Yes, admittedly, the Vietnamese claim that they're the most atheistic country in the world, and I'm sure North Korea could muster up some statistics to challenge the claim, BUT NEVERTHELESS…
According to GE2015, 24% of Finns identify positively as nonreligious (see Table 1). There has been some increase since 2011 (19%), when this option was introduced to the identification question. The percentage of religious identification was 36%. It is much smaller than Christian identification (67%), which most likely demonstrates that Finns consider themselves to be culturally Christian even when not regarding themselves as religious. Altogether 16% said that they were atheists.
[…]
Among those with only basic level education, 28% identify as nonreligious, whereas among those with tertiary-level education the figure is 23%.
[…]
For them, contrary to the older generations, being nonreligious or atheist has very little to do with the Soviet Union or Communism. At the same time, however, the historical filter that has connected Lutheranism and national identity explains (partly) why nonreligious identification is not more popular. In other words, the drift away from organic nationalism that combines ethnicity and religion towards the situation where national identity (or the idea of what it is to be an ordinary Finn) is divorced from religion advances the normalisation of nonreligious identities. At the same time, being religious is increasingly becoming a reflective choice rather than a taken-for-granted identification, as it should be in a scenario of weakening cultural Christianity.

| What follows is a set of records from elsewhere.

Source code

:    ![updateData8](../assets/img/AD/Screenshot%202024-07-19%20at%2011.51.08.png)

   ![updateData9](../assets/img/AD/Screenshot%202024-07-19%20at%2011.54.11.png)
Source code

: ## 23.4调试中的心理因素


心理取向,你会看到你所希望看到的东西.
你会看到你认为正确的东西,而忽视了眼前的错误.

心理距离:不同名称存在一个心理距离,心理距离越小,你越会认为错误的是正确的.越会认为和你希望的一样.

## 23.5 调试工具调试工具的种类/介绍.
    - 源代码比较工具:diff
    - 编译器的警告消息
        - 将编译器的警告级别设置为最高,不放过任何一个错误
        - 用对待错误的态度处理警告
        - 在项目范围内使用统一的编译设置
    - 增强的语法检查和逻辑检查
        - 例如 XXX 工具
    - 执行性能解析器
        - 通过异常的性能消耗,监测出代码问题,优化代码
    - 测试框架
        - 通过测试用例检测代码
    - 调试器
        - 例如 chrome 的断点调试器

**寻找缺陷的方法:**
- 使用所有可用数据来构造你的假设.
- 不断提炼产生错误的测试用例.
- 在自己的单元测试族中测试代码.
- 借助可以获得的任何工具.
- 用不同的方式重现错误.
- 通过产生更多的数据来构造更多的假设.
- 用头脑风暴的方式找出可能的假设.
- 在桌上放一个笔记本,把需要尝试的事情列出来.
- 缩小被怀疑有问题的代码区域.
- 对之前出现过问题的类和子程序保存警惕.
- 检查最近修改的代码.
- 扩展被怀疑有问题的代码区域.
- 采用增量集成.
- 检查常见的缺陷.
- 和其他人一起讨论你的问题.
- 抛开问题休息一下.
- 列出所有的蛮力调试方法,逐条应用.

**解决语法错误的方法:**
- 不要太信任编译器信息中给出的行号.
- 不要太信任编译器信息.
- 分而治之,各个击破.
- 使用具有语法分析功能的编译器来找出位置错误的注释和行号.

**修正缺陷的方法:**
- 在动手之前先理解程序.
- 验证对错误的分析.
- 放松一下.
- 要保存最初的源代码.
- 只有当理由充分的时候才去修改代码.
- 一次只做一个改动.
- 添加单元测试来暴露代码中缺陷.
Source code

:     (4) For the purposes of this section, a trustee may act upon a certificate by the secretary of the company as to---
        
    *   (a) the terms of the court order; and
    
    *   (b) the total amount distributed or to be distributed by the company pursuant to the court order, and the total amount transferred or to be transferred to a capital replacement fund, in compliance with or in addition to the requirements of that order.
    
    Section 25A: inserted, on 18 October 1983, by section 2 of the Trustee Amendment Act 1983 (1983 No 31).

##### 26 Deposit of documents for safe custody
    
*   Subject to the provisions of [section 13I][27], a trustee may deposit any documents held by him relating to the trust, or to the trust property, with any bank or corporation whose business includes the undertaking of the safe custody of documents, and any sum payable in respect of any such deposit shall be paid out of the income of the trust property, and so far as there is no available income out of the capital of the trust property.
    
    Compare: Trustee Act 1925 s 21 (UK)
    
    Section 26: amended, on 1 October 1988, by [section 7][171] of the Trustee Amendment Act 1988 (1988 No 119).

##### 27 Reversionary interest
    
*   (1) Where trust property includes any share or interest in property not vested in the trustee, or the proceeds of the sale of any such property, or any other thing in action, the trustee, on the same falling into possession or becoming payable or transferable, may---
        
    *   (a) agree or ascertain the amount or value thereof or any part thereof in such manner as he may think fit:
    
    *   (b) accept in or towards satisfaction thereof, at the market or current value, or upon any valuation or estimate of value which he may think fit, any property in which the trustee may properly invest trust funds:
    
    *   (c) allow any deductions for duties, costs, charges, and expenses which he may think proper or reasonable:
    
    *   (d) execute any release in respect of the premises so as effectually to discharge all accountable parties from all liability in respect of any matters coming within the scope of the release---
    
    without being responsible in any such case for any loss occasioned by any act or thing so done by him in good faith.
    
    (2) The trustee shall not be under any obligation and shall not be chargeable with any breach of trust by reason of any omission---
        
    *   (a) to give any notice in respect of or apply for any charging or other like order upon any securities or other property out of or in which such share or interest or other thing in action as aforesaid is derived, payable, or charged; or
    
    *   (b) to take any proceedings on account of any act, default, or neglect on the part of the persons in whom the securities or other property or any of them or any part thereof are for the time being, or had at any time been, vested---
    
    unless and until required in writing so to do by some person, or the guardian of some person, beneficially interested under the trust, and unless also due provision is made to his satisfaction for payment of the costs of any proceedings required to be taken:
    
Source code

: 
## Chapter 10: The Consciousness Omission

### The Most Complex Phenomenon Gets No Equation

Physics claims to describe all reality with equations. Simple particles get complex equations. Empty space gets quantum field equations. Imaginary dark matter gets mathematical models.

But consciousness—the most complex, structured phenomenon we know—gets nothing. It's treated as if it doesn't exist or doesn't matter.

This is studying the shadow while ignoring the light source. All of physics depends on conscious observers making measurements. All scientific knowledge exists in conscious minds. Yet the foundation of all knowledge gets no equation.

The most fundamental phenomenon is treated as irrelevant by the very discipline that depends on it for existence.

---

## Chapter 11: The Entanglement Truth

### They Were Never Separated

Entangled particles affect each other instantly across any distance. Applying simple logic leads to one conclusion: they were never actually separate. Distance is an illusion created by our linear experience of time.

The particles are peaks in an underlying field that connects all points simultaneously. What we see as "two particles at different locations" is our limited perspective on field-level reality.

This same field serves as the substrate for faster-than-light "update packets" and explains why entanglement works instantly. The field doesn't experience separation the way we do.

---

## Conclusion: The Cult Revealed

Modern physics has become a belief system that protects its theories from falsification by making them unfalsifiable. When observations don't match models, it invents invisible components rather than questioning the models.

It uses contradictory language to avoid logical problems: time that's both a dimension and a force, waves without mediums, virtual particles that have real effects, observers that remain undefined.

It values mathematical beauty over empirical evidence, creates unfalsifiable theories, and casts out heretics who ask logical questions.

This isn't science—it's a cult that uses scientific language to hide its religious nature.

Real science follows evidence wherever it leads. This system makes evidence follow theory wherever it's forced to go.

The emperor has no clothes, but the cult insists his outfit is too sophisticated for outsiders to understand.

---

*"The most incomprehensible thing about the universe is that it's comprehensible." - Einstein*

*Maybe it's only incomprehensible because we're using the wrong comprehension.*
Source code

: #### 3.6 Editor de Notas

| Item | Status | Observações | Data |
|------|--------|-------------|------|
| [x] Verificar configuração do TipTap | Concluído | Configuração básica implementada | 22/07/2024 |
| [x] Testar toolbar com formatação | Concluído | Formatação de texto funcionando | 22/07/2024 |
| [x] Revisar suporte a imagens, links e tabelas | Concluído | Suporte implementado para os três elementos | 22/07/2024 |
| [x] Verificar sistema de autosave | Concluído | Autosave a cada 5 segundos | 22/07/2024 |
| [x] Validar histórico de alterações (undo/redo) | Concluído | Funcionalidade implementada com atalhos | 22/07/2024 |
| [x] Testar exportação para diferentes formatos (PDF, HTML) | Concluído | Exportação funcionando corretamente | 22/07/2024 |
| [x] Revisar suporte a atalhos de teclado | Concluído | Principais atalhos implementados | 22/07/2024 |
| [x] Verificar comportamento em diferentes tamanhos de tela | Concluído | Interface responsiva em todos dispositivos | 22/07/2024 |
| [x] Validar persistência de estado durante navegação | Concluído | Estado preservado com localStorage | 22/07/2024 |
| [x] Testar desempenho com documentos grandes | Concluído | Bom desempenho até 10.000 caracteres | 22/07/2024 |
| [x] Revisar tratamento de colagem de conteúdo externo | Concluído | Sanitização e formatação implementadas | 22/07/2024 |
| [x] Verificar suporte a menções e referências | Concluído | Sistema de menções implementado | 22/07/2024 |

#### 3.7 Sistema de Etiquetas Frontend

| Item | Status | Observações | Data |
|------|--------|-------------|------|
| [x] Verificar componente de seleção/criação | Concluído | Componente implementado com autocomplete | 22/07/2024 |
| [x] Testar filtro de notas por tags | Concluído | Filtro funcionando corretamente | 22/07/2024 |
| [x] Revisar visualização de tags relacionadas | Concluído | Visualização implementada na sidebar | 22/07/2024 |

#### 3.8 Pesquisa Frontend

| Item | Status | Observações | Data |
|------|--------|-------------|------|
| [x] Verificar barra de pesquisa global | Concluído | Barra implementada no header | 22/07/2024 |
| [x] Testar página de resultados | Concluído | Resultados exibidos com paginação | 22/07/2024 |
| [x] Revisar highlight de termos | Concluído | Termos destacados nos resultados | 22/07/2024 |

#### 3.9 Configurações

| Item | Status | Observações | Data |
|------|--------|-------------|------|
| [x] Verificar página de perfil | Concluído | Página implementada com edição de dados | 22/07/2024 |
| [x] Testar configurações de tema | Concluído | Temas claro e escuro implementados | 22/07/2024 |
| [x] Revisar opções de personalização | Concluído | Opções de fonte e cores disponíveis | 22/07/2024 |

So, we are led to suppose, the new Russophobia is not anti-atheist whereas the old Russophobia was precisely that: a sort of defensive Christianity erected as a barrier against Communism. This would be counterproductive, of course: Christianity leads to Communism in much the same way that Judaism leads to Christianity —Karl Marx is merely the author of another "new testament" —he offers neither an antithesis nor an antidote to the beliefs that came before.